Significant progress is being made in the prevention and treatment of ovarian and breast cancer, according to findings discussed at a global oncology conference.
“The studies presented at this meeting show impressive progress in disease control and prevention of breast cancer,” said Dr. Andrew Seidman, professor of medicine at Cornell University.
“Also, two consistent studies demonstrated the benefit of adding bevacizumab (Avastin) to standard chemotherapy for ovarian cancer,” he added.
Avastin, produced by Swiss biotech giant Roche, blocks the development of blood vessels needed for tumor growth.
A clinical trial showed a 52 percent reduction in the risk of progression of recurrent ovarian cancer in women who took Avastin in combination with platinum-based chemotherapy.
The most striking finding at the 47th annual meeting of the American Society of Clinical Oncology was that Aromasin, which blocks the production of estrogen, reduced by 65 percent the risk of breast cancer in high risk post-menopausal women.
Close to three-quarters of breast cancer tumors need estrogen to grow.
Annually, there are 1.3 million new cases of breast cancer and nearly 500,000 women die worldwide. In the United States, only lung cancer accounts for more deaths in women.

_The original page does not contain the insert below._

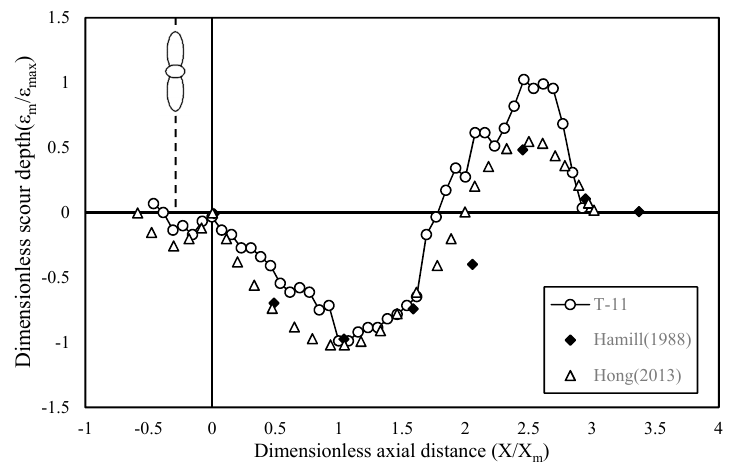
Figure 8. Dimensionless scour profiles for a single-propeller.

Paul Goss of Harvard Medical School and lead author of the study on exemestane — sold under the brand name Aromasin — said it’s the “first major clinical trial” in the past 10 years on breast cancer prevention.

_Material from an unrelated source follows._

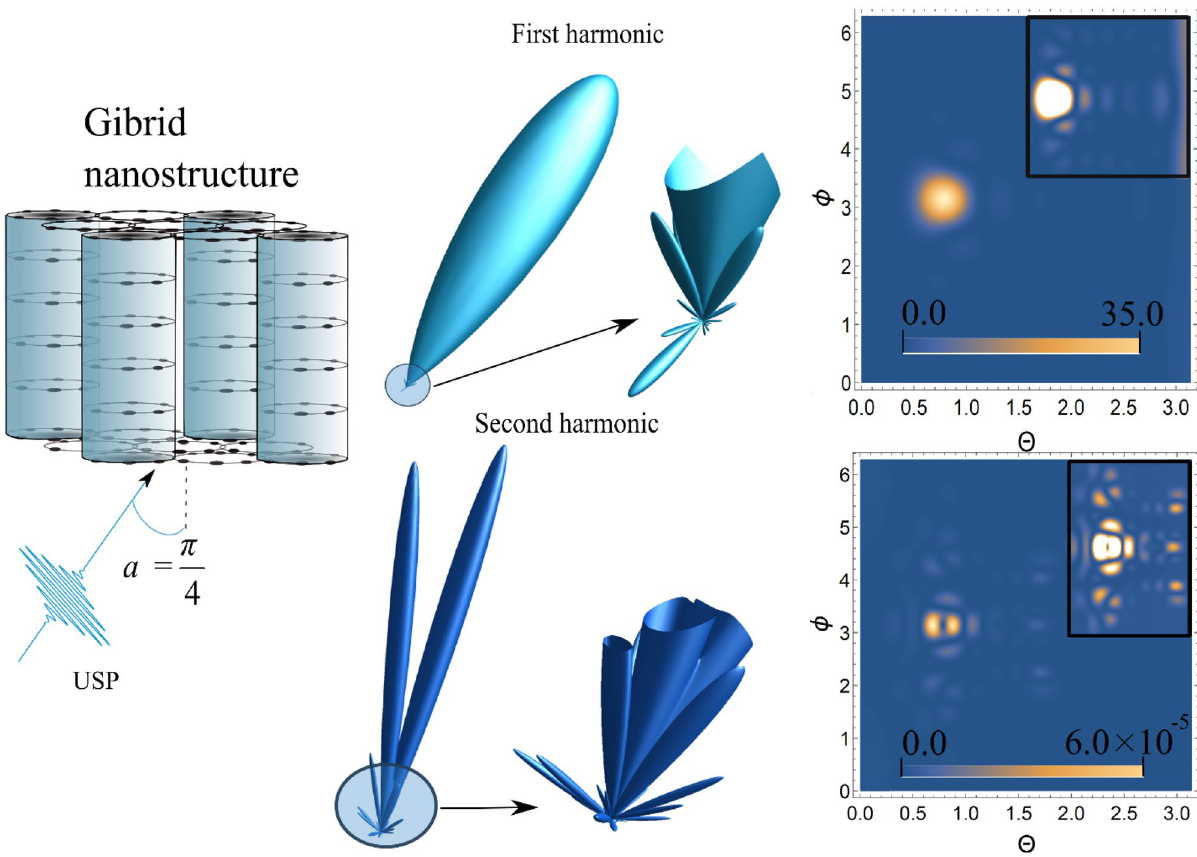
Figure 4. 3D radiation pattern of the scattering spectra USP [see Eq. (1)] and the contour plot for the spectra, where θ and φ are angles (in radians) with a spherical coordinate system, i.e. polar and azimuth angles, respectively. Inserts in contour plots show an enlarged (more contrasting) scatter spectrum. The first harmonic is in the figures above, and the second harmonic is below. A USP was selected with a frequency ω 0 =100 au, a pulse duration γ corresponding to 43 as and amplitude E 0 = 1000 au. The numbers of nodes n 3 = 5 , = d = d = 5 au, number of atoms in a ring N = 6 , and ring radius R = 3 au. The = n = 3 , distance d n 1 3 3 1 2 angle of incidence α between n 0 and z axis was selected as α = π/ 4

“Exemestane may be considered a new option for the prevention of breast cancer,” Goss said during a press conference.
The clinical study was conducted from 2004 to 2010 and enrolled 4,560 women from the United States, Canada, Spain and France who had at least one major risk factor such as being age 60 or older, or having prior breast cancer tumors, including breast cancer with mastectomy.

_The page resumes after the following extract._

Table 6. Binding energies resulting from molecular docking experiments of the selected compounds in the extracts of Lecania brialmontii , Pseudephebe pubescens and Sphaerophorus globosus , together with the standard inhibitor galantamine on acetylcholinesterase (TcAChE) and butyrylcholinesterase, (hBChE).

Half the participants received Aromasin, produced by US pharmaceutical giant Pfizer, and half were given a placebo.
After a period of three years, the Aromasin group had about one third as many invasive cancers as those in the placebo group — a result corresponding to what researchers expected at the beginning of the trial, Goss said.
Aromastate inhibitors like exemestane are distinct from other anti-estrogen therapies such as tamoxifen and raloxifene, which have been approved by the US Food and Drug Administration as preventative therapies for women at high breast cancer risk.
Exemestane, too, has been approved by the FDA, for use in early breast cancer patients.
The most common side effects reported by Aromasin users include fatigue, hot flashes, insomnia and joint pain.
Also Saturday, researchers said extra radiation treatment lowers the rate of breast cancer recurring in women who have had tumors surgically removed.
More than 1,800 women participated, receiving whole breast radiation (WBI) alone or WBI along with radiation to the surrounding lymph nodes.
Five years later, women who received radiation treatment to the breast and lymph nodes had a 41 percent lower rate of recurrences near the tumor site and a 36 percent lower rate of cancer recurrences in other parts of the body.
“These results are potentially practice-changing,” said Timothy Whelan, an oncology professor at McMaster University of Canada and lead author of the clinical study.